### Activity
Find the line holding "If a query command" in the entries below. Give it again exactly, along with every line after it up to and including the line holding "server that does".

### Data for this task

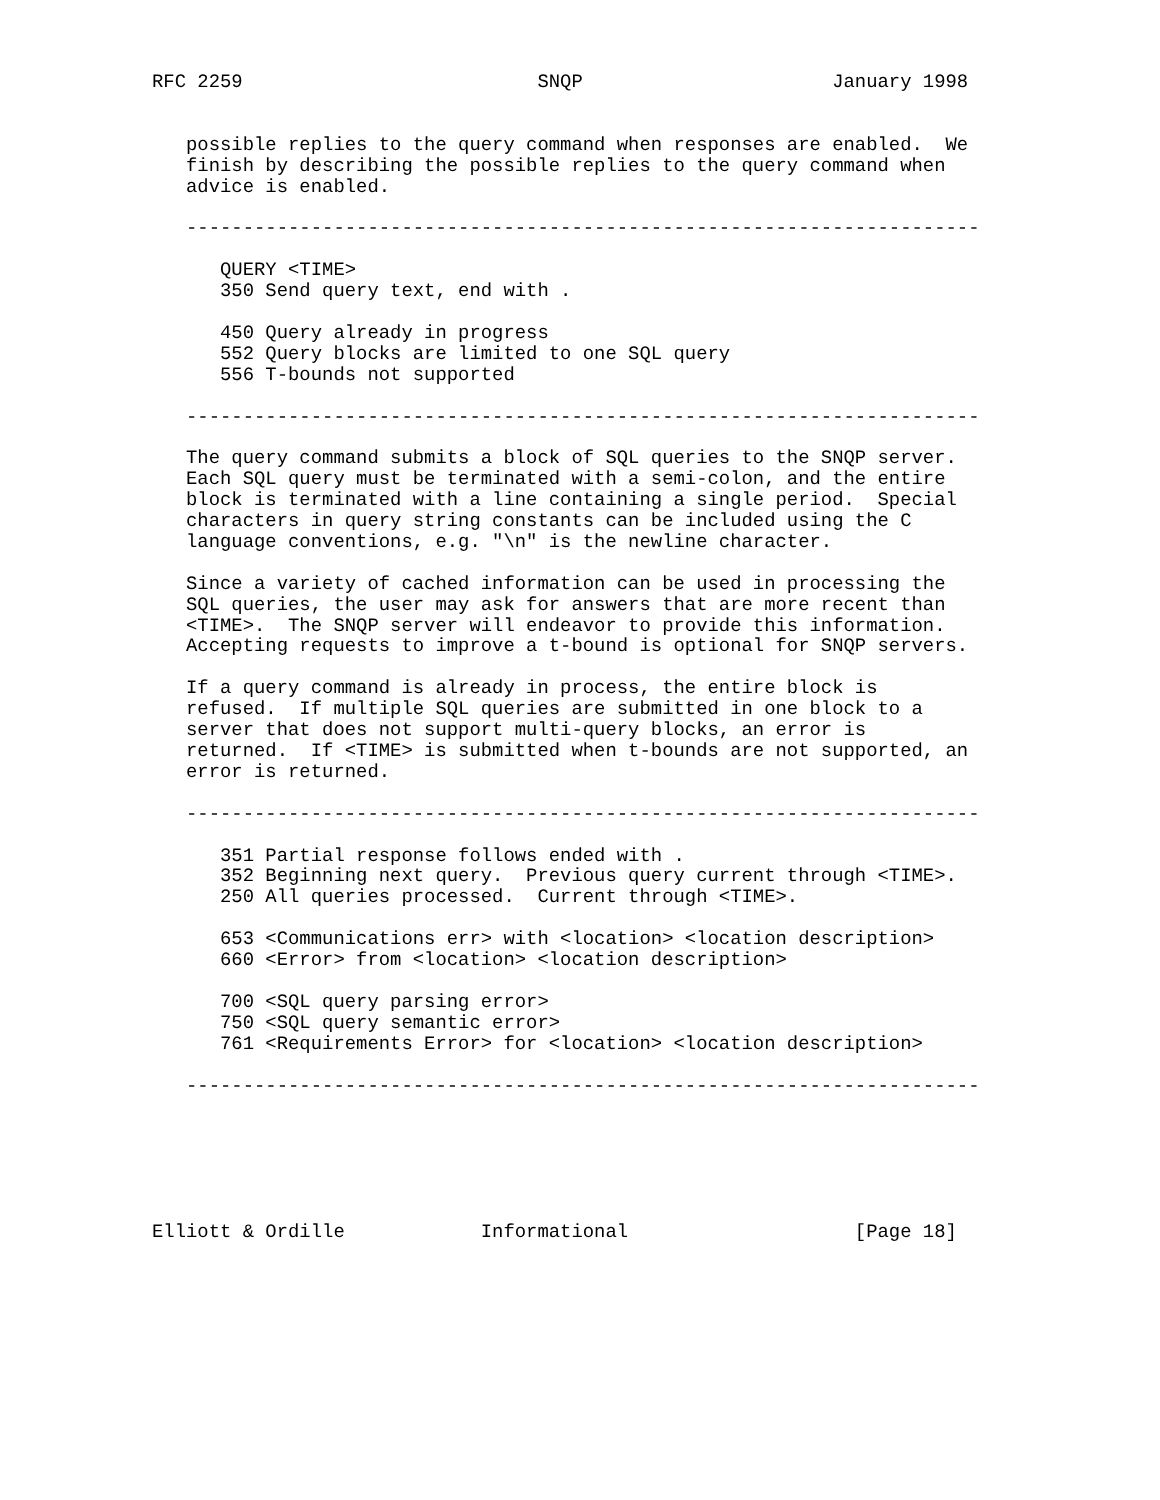RFC 2259                          SNQP                      January 1998


   possible replies to the query command when responses are enabled.  We
   finish by describing the possible replies to the query command when
   advice is enabled.

   ----------------------------------------------------------------------

      QUERY <TIME>
      350 Send query text, end with .

      450 Query already in progress
      552 Query blocks are limited to one SQL query
      556 T-bounds not supported

   ----------------------------------------------------------------------

   The query command submits a block of SQL queries to the SNQP server.
   Each SQL query must be terminated with a semi-colon, and the entire
   block is terminated with a line containing a single period.  Special
   characters in query string constants can be included using the C
   language conventions, e.g. "\n" is the newline character.

   Since a variety of cached information can be used in processing the
   SQL queries, the user may ask for answers that are more recent than
   <TIME>.  The SNQP server will endeavor to provide this information.
   Accepting requests to improve a t-bound is optional for SNQP servers.

   If a query command is already in process, the entire block is
   refused.  If multiple SQL queries are submitted in one block to a
   server that does not support multi-query blocks, an error is
   returned.  If <TIME> is submitted when t-bounds are not supported, an
   error is returned.

   ----------------------------------------------------------------------

      351 Partial response follows ended with .
      352 Beginning next query.  Previous query current through <TIME>.
      250 All queries processed.  Current through <TIME>.

      653 <Communications err> with <location> <location description>
      660 <Error> from <location> <location description>

      700 <SQL query parsing error>
      750 <SQL query semantic error>
      761 <Requirements Error> for <location> <location description>

   ----------------------------------------------------------------------






Elliott & Ordille            Informational                    [Page 18]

### Solved problem
   If a query command is already in process, the entire block is
   refused.  If multiple SQL queries are submitted in one block to a
   server that does not support multi-query blocks, an error is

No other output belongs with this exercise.